The Container Network Interface (CNI) is a specification and set of libraries for configuring network interfaces in Linux containers. Originally built by CoreOS for rkt, it is now the networking plugin API used by Kubernetes, OpenShift, Cloud Foundry, Mesos, containerd, CRI-O, Podman, and Kata Containers.
The contract is deliberately tiny. A runtime calls a CNI plugin binary with a JSON config on stdin and a command (ADD, DEL, CHECK, GC) plus environment variables identifying the container’s network namespace. The plugin sets up (or tears down) the interface — creating veth pairs, bridges, routes, IPAM allocations — and returns a JSON result describing IPs and DNS. Plugins can be chained: a typical Kubernetes node runs an IPAM plugin (host-local) followed by a main plugin (bridge, ptp) and a portmap or bandwidth plugin.

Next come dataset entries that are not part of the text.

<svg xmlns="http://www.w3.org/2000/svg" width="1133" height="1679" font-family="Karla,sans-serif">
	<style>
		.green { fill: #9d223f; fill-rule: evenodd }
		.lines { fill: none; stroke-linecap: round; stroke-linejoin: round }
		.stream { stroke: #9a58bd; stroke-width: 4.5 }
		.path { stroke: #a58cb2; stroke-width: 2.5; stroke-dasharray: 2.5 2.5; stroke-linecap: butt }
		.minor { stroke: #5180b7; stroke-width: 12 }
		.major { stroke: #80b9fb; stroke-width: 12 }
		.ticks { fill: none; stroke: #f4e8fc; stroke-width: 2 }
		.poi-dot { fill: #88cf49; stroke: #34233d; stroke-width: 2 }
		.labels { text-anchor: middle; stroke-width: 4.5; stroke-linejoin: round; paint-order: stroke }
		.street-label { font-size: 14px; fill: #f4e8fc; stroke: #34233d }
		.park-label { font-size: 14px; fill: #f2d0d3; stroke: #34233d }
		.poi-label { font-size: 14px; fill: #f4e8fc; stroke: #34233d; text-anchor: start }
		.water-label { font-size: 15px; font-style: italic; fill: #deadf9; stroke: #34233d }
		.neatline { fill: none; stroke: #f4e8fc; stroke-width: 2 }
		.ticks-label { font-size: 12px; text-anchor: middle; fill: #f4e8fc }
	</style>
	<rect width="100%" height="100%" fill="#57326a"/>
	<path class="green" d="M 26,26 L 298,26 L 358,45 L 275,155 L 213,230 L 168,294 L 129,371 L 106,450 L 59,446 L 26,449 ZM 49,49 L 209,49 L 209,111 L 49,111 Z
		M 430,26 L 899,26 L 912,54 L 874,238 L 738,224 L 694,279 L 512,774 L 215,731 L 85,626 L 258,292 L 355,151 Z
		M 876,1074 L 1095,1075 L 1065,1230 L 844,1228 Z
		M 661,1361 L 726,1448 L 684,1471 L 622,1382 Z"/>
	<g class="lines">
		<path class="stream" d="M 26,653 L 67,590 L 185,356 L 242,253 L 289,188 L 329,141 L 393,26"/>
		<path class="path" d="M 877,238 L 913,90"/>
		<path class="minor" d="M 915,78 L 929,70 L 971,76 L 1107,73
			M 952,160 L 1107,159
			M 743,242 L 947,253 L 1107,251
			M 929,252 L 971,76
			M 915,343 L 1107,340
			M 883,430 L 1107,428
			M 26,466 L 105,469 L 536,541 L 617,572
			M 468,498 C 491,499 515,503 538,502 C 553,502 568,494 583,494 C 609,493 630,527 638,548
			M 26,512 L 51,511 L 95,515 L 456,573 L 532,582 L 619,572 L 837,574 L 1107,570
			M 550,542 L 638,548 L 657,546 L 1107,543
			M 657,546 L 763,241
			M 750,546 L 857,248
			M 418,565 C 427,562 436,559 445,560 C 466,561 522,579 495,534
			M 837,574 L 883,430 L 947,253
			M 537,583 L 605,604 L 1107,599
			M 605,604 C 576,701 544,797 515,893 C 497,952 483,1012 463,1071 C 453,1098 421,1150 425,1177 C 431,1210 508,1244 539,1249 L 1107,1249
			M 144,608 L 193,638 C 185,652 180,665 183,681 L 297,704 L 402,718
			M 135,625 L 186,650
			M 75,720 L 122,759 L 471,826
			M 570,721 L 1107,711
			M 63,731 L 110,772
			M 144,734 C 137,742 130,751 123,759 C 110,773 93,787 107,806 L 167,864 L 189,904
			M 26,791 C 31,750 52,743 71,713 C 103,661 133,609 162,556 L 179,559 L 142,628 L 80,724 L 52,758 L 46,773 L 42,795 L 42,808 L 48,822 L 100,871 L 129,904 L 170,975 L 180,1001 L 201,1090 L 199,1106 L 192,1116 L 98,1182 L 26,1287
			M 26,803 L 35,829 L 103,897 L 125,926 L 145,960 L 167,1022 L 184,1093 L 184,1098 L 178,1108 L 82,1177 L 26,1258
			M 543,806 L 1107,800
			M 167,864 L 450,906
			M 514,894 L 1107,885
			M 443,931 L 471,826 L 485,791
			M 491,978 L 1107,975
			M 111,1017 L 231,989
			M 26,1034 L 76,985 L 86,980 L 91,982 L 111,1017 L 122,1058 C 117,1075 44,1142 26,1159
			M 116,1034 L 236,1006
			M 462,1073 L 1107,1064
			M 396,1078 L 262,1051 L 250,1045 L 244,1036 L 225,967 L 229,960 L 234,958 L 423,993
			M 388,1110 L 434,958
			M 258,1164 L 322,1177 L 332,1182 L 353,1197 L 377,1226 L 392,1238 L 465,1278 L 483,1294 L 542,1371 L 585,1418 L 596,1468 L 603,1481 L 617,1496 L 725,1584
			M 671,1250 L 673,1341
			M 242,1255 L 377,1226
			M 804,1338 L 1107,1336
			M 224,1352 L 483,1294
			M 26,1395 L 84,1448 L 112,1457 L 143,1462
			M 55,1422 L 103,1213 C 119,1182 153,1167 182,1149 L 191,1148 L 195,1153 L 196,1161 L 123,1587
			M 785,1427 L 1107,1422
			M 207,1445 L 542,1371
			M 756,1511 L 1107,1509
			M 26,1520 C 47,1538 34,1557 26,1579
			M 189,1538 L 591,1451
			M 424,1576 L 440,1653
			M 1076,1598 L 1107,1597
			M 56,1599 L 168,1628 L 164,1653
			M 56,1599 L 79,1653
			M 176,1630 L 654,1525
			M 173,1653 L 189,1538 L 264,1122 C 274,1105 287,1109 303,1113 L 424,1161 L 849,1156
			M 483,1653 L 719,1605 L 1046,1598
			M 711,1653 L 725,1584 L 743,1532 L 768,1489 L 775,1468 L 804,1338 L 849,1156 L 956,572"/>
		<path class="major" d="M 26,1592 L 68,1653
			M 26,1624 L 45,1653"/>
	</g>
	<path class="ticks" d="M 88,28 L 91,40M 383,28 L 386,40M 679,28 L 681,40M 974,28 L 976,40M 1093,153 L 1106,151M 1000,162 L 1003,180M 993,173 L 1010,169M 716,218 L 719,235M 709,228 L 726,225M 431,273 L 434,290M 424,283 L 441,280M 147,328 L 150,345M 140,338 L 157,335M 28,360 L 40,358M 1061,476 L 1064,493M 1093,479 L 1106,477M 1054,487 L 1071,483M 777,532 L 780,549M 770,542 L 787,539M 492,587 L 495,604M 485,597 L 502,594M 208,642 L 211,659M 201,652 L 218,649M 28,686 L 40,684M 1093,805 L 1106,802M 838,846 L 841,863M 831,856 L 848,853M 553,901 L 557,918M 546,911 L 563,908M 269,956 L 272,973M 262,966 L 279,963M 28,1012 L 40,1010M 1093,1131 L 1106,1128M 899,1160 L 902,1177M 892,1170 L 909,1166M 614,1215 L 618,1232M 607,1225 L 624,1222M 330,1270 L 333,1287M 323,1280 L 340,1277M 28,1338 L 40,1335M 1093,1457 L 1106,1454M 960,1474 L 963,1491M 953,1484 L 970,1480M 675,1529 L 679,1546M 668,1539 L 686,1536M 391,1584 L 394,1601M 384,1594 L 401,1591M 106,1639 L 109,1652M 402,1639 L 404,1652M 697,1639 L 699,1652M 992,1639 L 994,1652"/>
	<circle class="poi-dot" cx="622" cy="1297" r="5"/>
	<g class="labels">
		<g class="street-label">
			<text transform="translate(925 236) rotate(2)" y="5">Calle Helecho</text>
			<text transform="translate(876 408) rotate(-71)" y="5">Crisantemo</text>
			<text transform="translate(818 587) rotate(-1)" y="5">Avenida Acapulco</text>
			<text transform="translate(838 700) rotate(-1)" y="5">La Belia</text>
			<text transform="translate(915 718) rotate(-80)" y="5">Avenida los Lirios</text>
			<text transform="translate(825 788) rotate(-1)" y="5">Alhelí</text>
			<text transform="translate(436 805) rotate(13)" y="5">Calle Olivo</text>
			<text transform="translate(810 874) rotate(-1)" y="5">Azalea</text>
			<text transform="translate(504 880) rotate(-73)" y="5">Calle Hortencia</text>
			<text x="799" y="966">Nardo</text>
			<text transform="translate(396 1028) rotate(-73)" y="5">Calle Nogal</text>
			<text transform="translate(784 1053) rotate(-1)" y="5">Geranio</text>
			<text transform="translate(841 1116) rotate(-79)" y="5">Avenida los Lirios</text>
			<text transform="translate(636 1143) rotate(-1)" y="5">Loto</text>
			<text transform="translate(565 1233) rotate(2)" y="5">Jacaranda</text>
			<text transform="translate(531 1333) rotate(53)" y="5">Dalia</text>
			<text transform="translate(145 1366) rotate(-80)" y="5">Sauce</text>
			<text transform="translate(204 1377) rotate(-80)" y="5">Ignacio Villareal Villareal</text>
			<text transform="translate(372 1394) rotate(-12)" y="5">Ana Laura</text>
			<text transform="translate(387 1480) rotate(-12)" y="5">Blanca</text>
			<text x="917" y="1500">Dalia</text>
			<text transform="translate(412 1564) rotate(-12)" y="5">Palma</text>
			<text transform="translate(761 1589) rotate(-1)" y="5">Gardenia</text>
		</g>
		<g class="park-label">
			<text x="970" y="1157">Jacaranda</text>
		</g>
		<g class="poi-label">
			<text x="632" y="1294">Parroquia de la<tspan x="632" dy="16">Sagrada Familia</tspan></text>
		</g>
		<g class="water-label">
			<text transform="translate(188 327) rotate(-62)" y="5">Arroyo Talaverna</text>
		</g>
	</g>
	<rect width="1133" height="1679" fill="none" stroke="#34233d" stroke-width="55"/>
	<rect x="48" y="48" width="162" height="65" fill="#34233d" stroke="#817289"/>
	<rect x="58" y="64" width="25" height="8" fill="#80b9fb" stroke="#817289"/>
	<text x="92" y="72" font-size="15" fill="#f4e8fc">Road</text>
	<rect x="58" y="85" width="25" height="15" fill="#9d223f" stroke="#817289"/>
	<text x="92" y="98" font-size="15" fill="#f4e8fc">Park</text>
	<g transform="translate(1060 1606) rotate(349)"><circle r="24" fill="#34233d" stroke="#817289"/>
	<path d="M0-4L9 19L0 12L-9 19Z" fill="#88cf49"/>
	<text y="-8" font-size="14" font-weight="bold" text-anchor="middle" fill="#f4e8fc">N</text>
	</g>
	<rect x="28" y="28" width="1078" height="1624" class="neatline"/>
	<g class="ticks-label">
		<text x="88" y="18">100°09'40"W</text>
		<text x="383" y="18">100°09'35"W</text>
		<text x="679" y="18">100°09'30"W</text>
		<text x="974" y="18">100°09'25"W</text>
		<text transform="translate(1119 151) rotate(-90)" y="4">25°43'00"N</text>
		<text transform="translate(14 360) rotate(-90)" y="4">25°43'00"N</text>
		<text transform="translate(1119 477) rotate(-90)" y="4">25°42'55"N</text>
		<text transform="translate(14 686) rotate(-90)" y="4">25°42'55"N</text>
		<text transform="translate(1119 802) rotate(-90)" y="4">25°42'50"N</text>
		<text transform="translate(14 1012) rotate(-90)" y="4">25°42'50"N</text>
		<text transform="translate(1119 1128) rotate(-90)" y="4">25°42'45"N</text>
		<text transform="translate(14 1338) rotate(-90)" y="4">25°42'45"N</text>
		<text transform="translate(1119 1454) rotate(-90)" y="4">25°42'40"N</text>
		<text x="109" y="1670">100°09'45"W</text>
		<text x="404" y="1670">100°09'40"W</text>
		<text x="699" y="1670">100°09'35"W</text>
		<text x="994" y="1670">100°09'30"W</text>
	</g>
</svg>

The containernetworking/cni repo ships the spec and libcni; containernetworking/plugins ships the reference plugins (bridge, macvlan, ipvlan, host-local, loopback, portmap, bandwidth, firewall). In production, most Kubernetes clusters run a higher-level CNI implementation instead: Cilium, Calico, Flannel, Weave, or the AWS/Azure/GCP cloud-provider plugins. CNI itself is the thin interface that lets all of them plug into the same runtime.